215 希望(1)
首都へ帰る道すがら、壊れた町を通りすがる。
ここへ来た時よりはまだ落ち着いてはいたが、食事や怪我などで難儀している事がわかった。
「ユキナリさん」
呼び止めたイリスの声は小さく、掠れていた。
振り向くと、イリスのマントが風でなびくのが見えた。
立ち止まったイリスと、苦しそうな声。
イリスの治癒魔法は、この世界では重宝されるものだろう。
ここで使わないわけにはいかないし、イリスとしてもみんなを助けたいのだろう。
「ああ」
話を聞いて、避難所へ。
解放されているのは、風の教会だ。
負傷者は、想像よりも多かった。今、床に転がっているだけで、100人は居そうだ。
イリスの手に、力が入る。
それからイリスは負傷者の治癒に尽力した。言葉はなかった。
きっと、マスターの事を考えているに違いなかった。
「わたくし達も、行きましょう」
「そうだな」
マルの指示に従って、ユキナリが負傷者の手当てをしていく。
「ほら、もっと力を入れてくださいまし!」
「もっとか……?」
足を痛めた男性の足をテーピングしていく。
「物はあってよかったですわね」
ありがたい事に、治療の道具などはゴーレムに潰されていたものの、使えないというほどではなかった。
「そうだな」
包帯や薬草を煎じたものなら、使いたいだけ使えそうだった。
「それにしても、男性しか治療出来ないのは困ったものですわね」
「確かにな」
ゴーレムの集団は、性別など関係なく踏み潰して行った。
負傷している者は、男女など関係ない。
「気を失っている奴なら?」
「やめておいた方がいいですわ。目を覚ました時にショック死でもしたらどうしますの?」
辛辣だった。
……俺自身のせいじゃないとわかっていても泣きそうだ。
「わかった。食事作りの方手伝ってくるよ」
「そうしてくださいませ」
「そこの人間」
マルが声をかけたのは、一人の少年だ。
「ぼ、僕?」
「ですわ。あなた、お元気ですわよね?」
「あ、うん。母さんが怪我をしたから、お医者さんを呼びに来たんだ」
「なるほど。ではわたくしが行きますわ」
「あ、うん」
少年は、怪訝な顔をしていた。
怪訝な顔をしていたけれど、ユキナリが治療をしていたのを見たからか、納得はしたようだ。
そんな風に、治療は進められた。
トカゲが食料を運び、それを焼くなり煮るなりして、お腹を空かせた者達への炊き出しを行っていく。

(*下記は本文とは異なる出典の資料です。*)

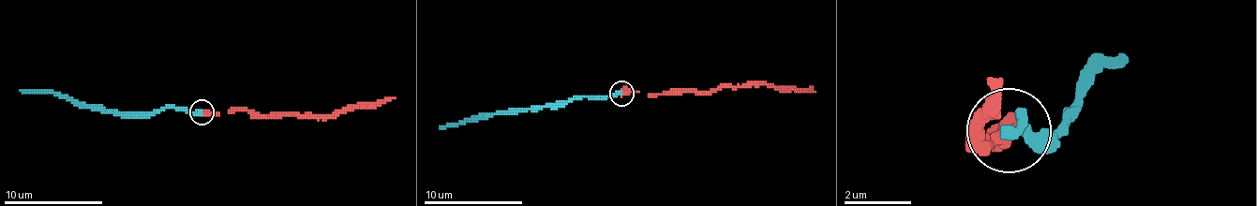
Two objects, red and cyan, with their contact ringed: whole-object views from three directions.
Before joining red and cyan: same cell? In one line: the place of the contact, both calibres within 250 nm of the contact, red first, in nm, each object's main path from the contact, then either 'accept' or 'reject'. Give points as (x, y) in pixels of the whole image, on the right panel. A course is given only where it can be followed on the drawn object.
(1009, 130) | 500/320 nm | red via (1010, 132), (1010, 124), (1002, 140), (977, 140), (994, 115), (1002, 81) | cyan via (1010, 132), (1019, 115), (1036, 132), (1053, 132), (1069, 115), (1103, 65), (1129, 56) | accept

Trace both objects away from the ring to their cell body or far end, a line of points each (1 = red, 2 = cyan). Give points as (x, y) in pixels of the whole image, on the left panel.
1: (202, 112), (253, 110), (261, 115), (337, 115), (355, 108), (375, 108), (395, 97)
2: (202, 112), (161, 108), (152, 112), (112, 112), (80, 108), (52, 93), (20, 90)

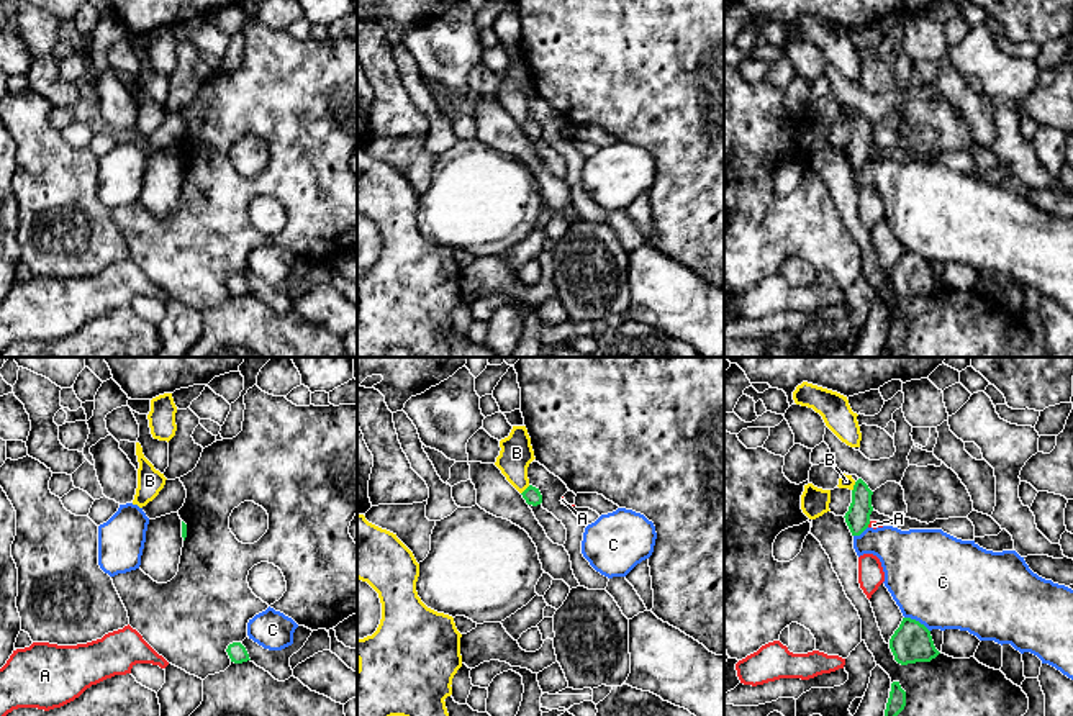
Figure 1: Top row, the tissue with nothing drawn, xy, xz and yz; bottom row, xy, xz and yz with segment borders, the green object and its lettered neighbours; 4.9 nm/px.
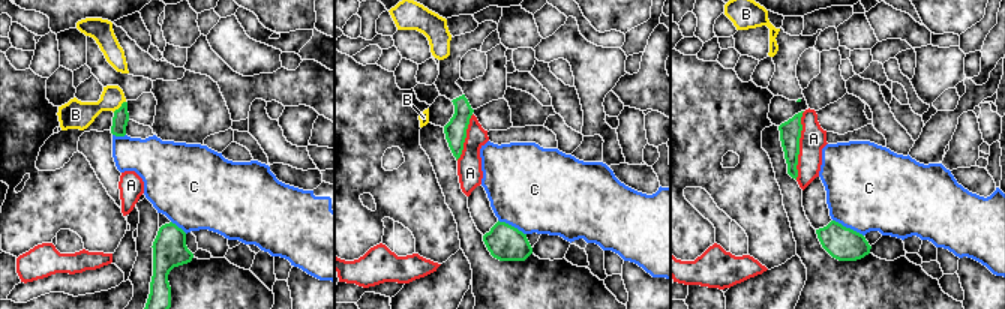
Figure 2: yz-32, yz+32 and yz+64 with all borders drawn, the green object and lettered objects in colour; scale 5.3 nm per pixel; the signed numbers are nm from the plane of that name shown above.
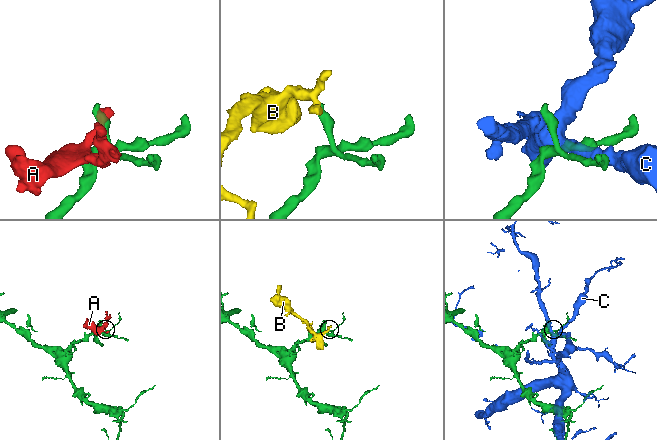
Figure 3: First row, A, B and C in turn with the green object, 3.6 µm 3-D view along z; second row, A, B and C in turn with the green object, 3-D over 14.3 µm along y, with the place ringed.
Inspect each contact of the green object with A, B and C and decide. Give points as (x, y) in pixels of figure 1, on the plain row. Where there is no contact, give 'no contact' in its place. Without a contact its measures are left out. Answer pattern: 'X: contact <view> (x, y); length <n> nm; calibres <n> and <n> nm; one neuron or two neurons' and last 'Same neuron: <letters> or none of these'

残念ながら、大きな鍋にも限界があり、少しずつ調理をするしか方法がなかったのだ。
「流石にフライパンで焼くにはちょっと限界があるな。他に方法……。お、っと」
フライパンから肉が飛び出る。
そこで受け止めたのは、ハニトラの腕だった。
うにょ〜〜〜ん。
腕で肉を掴むと、そのまま身体でくるむように消化してしまう。
「え、ハニトラ。お腹が空いてたのか?」
ハニトラが人型だった時に、肉が好きだったのを思い出した。
ふっと笑いが込み上げた。
うにょ〜ん、とハニトラがこちらを向いた。
腕の位置からして、向いたような気がしたのだ。
「もっと食べるか?」
尋ねると、うにょ〜んと身体がお椀型に広がった。
……ここに食事を置けって事か。
「え」
言葉に、反応した?
「ハニトラ。俺の言葉がわかるのか?」
すると、ハニトラは、首に巻きつきくるりと回転した。嬉しそうに。
「そうか。言葉が、通じてるんだな」
胸に、込み上げてくるものがあった。
ユキナリが笑顔を見せると、ハニトラがもう一度回った。
ハニトラも少しずつ回復中という事で。